Work order :: The answer must be an exact copy of every record.

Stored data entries
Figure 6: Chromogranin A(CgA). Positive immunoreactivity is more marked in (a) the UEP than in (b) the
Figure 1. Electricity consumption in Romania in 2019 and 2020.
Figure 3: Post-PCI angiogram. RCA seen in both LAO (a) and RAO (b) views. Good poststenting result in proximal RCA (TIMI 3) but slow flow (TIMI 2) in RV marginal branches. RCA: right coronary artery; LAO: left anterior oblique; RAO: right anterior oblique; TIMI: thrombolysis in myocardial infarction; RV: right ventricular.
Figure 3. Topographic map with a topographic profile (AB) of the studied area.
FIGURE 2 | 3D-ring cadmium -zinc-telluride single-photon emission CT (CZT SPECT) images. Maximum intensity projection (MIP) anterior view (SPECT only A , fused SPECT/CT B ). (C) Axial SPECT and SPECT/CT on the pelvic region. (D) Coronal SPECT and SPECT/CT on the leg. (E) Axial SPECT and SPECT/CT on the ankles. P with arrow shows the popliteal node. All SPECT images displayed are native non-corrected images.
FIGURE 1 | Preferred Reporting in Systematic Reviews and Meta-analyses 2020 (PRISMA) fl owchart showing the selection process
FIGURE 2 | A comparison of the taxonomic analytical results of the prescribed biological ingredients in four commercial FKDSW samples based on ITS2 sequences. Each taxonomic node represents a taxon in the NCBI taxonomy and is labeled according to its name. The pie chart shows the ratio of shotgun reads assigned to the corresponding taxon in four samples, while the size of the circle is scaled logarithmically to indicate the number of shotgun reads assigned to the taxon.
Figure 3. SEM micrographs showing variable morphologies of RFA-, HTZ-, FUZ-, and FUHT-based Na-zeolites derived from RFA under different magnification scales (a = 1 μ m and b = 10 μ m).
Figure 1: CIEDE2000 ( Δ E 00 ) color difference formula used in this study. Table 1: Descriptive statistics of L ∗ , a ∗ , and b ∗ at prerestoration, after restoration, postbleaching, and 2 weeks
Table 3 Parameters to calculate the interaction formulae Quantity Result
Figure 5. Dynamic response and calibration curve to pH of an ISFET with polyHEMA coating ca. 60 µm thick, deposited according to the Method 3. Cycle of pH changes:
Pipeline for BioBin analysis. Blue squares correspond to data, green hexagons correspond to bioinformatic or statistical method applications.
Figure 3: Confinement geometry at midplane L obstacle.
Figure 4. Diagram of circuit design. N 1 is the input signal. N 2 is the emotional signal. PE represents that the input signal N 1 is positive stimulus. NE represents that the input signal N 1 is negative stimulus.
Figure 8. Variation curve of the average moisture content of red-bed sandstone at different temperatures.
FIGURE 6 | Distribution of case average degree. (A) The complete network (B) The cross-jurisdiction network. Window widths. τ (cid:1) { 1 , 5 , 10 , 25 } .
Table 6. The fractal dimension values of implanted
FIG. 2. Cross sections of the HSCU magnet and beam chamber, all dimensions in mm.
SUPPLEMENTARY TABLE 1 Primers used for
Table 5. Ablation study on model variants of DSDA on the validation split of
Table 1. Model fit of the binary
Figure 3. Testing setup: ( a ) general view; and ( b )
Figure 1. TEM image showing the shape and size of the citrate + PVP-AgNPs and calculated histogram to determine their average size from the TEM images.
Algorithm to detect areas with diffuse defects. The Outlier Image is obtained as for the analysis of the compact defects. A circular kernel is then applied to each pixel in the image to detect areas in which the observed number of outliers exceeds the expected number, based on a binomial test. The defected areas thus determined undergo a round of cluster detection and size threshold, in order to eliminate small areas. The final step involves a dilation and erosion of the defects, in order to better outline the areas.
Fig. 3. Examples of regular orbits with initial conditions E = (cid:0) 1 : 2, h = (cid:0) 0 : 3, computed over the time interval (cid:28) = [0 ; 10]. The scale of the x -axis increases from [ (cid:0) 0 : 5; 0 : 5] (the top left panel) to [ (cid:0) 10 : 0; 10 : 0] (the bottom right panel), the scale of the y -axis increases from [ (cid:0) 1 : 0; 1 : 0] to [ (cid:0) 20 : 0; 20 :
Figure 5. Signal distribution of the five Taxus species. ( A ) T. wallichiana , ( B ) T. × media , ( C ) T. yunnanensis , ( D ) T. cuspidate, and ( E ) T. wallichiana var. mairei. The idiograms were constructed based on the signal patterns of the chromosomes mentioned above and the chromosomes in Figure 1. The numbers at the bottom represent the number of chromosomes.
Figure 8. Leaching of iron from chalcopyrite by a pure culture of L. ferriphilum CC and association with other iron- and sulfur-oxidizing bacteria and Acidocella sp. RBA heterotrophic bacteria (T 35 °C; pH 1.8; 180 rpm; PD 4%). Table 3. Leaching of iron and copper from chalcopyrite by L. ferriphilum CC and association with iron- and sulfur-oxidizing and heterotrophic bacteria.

Solution to this exercise ::
Figure 6: Chromogranin A(CgA). Positive immunoreactivity is more marked in (a) the UEP than in (b) the
Figure 1. Electricity consumption in Romania in 2019 and 2020.
Figure 3: Post-PCI angiogram. RCA seen in both LAO (a) and RAO (b) views. Good poststenting result in proximal RCA (TIMI 3) but slow flow (TIMI 2) in RV marginal branches. RCA: right coronary artery; LAO: left anterior oblique; RAO: right anterior oblique; TIMI: thrombolysis in myocardial infarction; RV: right ventricular.
Figure 3. Topographic map with a topographic profile (AB) of the studied area.
FIGURE 2 | 3D-ring cadmium -zinc-telluride single-photon emission CT (CZT SPECT) images. Maximum intensity projection (MIP) anterior view (SPECT only A , fused SPECT/CT B ). (C) Axial SPECT and SPECT/CT on the pelvic region. (D) Coronal SPECT and SPECT/CT on the leg. (E) Axial SPECT and SPECT/CT on the ankles. P with arrow shows the popliteal node. All SPECT images displayed are native non-corrected images.
FIGURE 1 | Preferred Reporting in Systematic Reviews and Meta-analyses 2020 (PRISMA) fl owchart showing the selection process
FIGURE 2 | A comparison of the taxonomic analytical results of the prescribed biological ingredients in four commercial FKDSW samples based on ITS2 sequences. Each taxonomic node represents a taxon in the NCBI taxonomy and is labeled according to its name. The pie chart shows the ratio of shotgun reads assigned to the corresponding taxon in four samples, while the size of the circle is scaled logarithmically to indicate the number of shotgun reads assigned to the taxon.
Figure 3. SEM micrographs showing variable morphologies of RFA-, HTZ-, FUZ-, and FUHT-based Na-zeolites derived from RFA under different magnification scales (a = 1 μ m and b = 10 μ m).
Figure 1: CIEDE2000 ( Δ E 00 ) color difference formula used in this study. Table 1: Descriptive statistics of L ∗ , a ∗ , and b ∗ at prerestoration, after restoration, postbleaching, and 2 weeks
Table 3 Parameters to calculate the interaction formulae Quantity Result
Figure 5. Dynamic response and calibration curve to pH of an ISFET with polyHEMA coating ca. 60 µm thick, deposited according to the Method 3. Cycle of pH changes:
Pipeline for BioBin analysis. Blue squares correspond to data, green hexagons correspond to bioinformatic or statistical method applications.
Figure 3: Confinement geometry at midplane L obstacle.
Figure 4. Diagram of circuit design. N 1 is the input signal. N 2 is the emotional signal. PE represents that the input signal N 1 is positive stimulus. NE represents that the input signal N 1 is negative stimulus.
Figure 8. Variation curve of the average moisture content of red-bed sandstone at different temperatures.
FIGURE 6 | Distribution of case average degree. (A) The complete network (B) The cross-jurisdiction network. Window widths. τ (cid:1) { 1 , 5 , 10 , 25 } .
Table 6. The fractal dimension values of implanted
FIG. 2. Cross sections of the HSCU magnet and beam chamber, all dimensions in mm.
SUPPLEMENTARY TABLE 1 Primers used for
Table 5. Ablation study on model variants of DSDA on the validation split of
Table 1. Model fit of the binary
Figure 3. Testing setup: ( a ) general view; and ( b )
Figure 1. TEM image showing the shape and size of the citrate + PVP-AgNPs and calculated histogram to determine their average size from the TEM images.
Algorithm to detect areas with diffuse defects. The Outlier Image is obtained as for the analysis of the compact defects. A circular kernel is then applied to each pixel in the image to detect areas in which the observed number of outliers exceeds the expected number, based on a binomial test. The defected areas thus determined undergo a round of cluster detection and size threshold, in order to eliminate small areas. The final step involves a dilation and erosion of the defects, in order to better outline the areas.
Fig. 3. Examples of regular orbits with initial conditions E = (cid:0) 1 : 2, h = (cid:0) 0 : 3, computed over the time interval (cid:28) = [0 ; 10]. The scale of the x -axis increases from [ (cid:0) 0 : 5; 0 : 5] (the top left panel) to [ (cid:0) 10 : 0; 10 : 0] (the bottom right panel), the scale of the y -axis increases from [ (cid:0) 1 : 0; 1 : 0] to [ (cid:0) 20 : 0; 20 :
Figure 5. Signal distribution of the five Taxus species. ( A ) T. wallichiana , ( B ) T. × media , ( C ) T. yunnanensis , ( D ) T. cuspidate, and ( E ) T. wallichiana var. mairei. The idiograms were constructed based on the signal patterns of the chromosomes mentioned above and the chromosomes in Figure 1. The numbers at the bottom represent the number of chromosomes.
Figure 8. Leaching of iron from chalcopyrite by a pure culture of L. ferriphilum CC and association with other iron- and sulfur-oxidizing bacteria and Acidocella sp. RBA heterotrophic bacteria (T 35 °C; pH 1.8; 180 rpm; PD 4%). Table 3. Leaching of iron and copper from chalcopyrite by L. ferriphilum CC and association with iron- and sulfur-oxidizing and heterotrophic bacteria.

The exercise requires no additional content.